Take 1: the van screeches onto the set, side door open, I'm shooting from the opening and there is plenty of fruity language, as directed. You could have had 'Ride of the Valkyries' playing. Until Chris stood on the brakes. The van stopped. Chris and Jamie, bracing themselves, stopped. The open side door kept moving. As did I. Just before the door slammed shut, the camera picked me up, my forward momentum only being slowed by my right knee on the van's floor before being finally halted, courtesy of my shoulder getting personal with the van's bulkhead.

There was more fruity language, although unplanned this time.

Chris leaned over from the driving seat to inspect the human wreckage. "Sorry mate, should have warned you. Think we'll have the door closed for the next take, think you can open it and leap out instead?"

Leap? Leap?

Take 2: as planned, we make it into the compound. "Eat lead, muddyfunsters!" we scream as the doors open. I then manage to shoot the actor playing my boss in the head. That wasn't in the script.

"Cut!"

Take 3: everything comes together. I leap out and take out several cops. I then notice that my knee is smarting ever so slightly. I'm wincing when I move my arm, too. It's not a good look for a henchman, to be honest, however I manage to put down the final policeman with the odd punch or two. I must be acting, I'm a confirmed pacifist. Plus, he's about 6" taller than me and has clearly seen the inside of a gym at some point in the last 15 years. Back into the van and off we go.

"Cut! That's a wrap, thank you everyone."

When I got home I checked and saw that my right knee looked like Tasmania on Google Earth. Not a good look. Well, not for a knee, anyway. My shoulder was really starting to join in the fun whenever I twisted or picked anything up. Or just moved around. Then my left knee and ankle were making themselves noticed, too. To add to the mix I seemed to be suffering from sunburn.

I think I've slightly dislocated my shoulder. Is that possible, or is shoulder dislocation an absolute, binary, all-or-nothing sort of thing?

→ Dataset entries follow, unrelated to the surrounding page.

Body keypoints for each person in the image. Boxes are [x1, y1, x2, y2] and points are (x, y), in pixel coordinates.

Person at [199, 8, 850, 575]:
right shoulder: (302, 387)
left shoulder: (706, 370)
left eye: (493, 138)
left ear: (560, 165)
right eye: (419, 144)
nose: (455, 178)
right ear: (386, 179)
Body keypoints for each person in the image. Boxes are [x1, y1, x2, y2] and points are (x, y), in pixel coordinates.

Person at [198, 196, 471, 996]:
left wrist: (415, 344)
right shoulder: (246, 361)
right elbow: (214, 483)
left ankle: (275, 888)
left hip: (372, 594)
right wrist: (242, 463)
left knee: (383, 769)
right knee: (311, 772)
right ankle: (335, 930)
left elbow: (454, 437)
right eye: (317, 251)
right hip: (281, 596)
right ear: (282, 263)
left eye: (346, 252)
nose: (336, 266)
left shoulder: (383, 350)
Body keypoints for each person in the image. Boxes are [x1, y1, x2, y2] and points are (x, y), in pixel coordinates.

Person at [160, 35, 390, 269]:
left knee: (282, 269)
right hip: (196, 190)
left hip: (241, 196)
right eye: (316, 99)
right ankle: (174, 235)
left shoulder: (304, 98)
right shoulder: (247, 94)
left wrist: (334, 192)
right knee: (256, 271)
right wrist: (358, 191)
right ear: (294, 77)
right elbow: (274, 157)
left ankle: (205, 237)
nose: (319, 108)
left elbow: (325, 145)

You know, I can't help thinking that Steven Segal doesn't have these problems.

Tuesday 9 June 2009

Aches and pains

It started with a dull ache at the base of my back. I was probably imagining this next bit, but it felt like it was in two separate areas, one on each side.

That was it then, I thought. It was my kidneys on their way out. A lifetime of overindulgence and fast living had finally caught up with me.

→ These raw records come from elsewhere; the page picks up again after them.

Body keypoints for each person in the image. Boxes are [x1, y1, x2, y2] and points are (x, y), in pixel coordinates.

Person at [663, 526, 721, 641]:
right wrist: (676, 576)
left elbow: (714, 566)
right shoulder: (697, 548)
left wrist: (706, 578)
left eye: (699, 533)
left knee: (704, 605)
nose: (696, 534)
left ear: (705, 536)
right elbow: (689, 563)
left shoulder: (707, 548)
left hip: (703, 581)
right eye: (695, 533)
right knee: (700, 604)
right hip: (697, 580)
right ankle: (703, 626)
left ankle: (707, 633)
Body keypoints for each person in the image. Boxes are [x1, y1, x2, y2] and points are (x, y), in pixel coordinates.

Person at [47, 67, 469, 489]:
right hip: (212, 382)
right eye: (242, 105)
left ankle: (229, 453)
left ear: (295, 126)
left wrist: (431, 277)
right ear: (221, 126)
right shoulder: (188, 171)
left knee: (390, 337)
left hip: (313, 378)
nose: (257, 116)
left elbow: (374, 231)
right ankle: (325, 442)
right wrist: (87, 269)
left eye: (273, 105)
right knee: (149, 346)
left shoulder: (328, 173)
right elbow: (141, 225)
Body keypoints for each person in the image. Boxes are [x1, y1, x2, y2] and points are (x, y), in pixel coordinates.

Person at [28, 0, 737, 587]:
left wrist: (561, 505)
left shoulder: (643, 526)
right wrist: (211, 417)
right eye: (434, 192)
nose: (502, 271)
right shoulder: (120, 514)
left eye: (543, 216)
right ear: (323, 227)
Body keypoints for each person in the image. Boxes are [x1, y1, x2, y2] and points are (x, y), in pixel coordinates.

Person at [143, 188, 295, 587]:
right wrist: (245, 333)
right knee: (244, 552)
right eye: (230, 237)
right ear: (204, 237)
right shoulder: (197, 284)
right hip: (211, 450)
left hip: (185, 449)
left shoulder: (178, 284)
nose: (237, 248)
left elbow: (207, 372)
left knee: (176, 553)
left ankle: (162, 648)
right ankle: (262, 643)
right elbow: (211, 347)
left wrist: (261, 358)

"You great steaming pillock," enthused Katie sympathetically, "you had one pint of cider yesterday and all of a sudden you're the next Oliver Reed?. You are, and I repeat this for the sake of emphasis, a great steaming pillock."

You can go years in this household without as much as a kindly word.

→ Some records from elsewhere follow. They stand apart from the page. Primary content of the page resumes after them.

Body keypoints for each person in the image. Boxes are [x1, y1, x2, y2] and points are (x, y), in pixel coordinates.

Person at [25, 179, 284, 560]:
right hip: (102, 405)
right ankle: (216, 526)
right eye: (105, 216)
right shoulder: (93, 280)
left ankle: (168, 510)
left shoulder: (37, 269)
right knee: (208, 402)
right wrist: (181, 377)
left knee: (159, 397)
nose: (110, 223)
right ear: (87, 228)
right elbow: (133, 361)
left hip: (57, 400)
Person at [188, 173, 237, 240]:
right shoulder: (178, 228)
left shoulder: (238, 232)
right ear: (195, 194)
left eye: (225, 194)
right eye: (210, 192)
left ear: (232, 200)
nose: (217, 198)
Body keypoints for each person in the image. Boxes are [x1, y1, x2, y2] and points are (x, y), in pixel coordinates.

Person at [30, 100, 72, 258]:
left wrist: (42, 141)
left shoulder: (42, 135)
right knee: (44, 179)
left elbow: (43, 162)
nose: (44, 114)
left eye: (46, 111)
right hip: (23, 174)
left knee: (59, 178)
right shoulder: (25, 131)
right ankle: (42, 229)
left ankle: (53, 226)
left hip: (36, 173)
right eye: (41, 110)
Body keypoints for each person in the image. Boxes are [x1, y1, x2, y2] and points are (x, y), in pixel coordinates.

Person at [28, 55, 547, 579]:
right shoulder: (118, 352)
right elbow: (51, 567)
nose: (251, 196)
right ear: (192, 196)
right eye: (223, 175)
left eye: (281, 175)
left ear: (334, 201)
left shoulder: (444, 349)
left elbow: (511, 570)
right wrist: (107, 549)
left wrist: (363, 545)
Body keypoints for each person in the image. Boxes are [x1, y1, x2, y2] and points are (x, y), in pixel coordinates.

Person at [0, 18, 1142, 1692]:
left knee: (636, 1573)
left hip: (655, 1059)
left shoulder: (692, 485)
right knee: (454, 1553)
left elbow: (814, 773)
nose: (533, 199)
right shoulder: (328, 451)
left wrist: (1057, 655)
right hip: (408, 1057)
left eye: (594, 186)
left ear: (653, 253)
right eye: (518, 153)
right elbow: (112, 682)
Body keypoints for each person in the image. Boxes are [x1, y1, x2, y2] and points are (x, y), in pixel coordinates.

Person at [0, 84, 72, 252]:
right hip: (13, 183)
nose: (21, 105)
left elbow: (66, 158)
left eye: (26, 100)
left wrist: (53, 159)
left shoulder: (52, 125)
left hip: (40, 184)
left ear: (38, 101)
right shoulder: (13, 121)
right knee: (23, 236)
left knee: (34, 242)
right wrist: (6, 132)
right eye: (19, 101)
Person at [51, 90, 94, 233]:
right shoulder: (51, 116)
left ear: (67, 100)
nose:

Where was I? Oh yes, the nagging pain.

It hurts when I stand. If I'm seated, it's uncomfortable. And there's pain when I lie down. Moving between these three states causes agony. This is not good. Consistent, but not good.

But now it moves. Because lower back pain on its own is so last century, isn't it? Now we have the unalloyed delight that is a tingling down the back of each leg.

"Ooh, ooh! I know this one," said Katie the other night. "That'll be sciatica."

Nemesis of mine, you now have a name. So there followed the Checking Up of you on The Internet.

"So, do you think I need the Intradiscal Electrothermaplasty?" I asked aloud. "Or perhaps the Radiofrequency Discal Nucleoplasty? Maybe some Perispinal Etanercept injections, just to be on the safe side?"

"Or maybe you should have some ibuprofen and do the washing-up."

Like a latter-day Florence Nightingale, you know.